TASK DATA =
"""

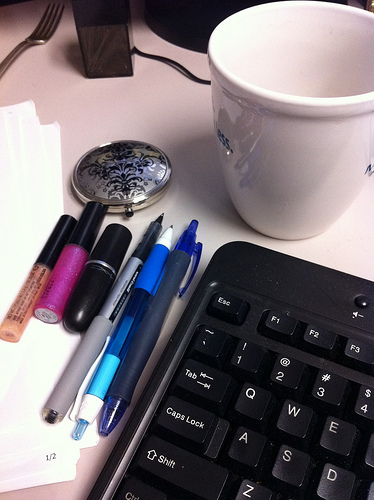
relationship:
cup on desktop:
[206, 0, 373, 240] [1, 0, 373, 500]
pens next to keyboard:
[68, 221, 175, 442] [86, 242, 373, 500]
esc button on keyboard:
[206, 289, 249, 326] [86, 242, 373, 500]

"""
"""

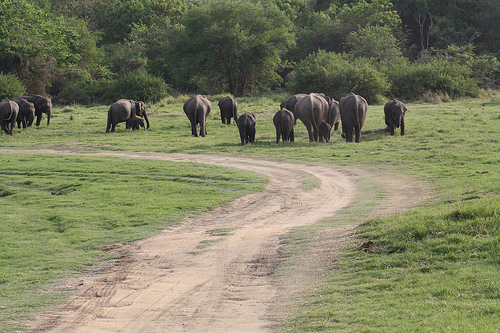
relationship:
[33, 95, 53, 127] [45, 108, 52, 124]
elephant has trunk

"""
"""

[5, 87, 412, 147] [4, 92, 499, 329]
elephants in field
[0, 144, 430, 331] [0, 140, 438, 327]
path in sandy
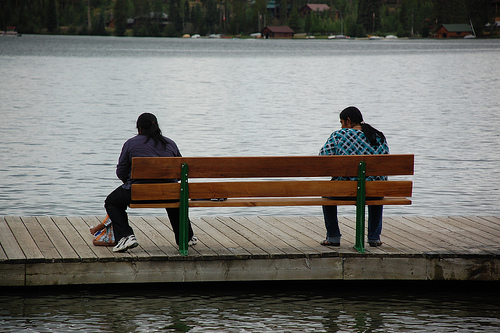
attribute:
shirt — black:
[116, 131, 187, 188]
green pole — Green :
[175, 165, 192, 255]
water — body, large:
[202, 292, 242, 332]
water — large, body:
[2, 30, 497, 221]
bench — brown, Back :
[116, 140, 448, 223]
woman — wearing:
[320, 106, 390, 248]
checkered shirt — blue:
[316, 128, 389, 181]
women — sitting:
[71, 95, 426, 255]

"""

SHORT TASK = Please find each line in the records above that contains the word "keyboard" with matching capitalization, and copy those lines out.

ANSWER TO THE TASK =
pens next to keyboard:
esc button on keyboard:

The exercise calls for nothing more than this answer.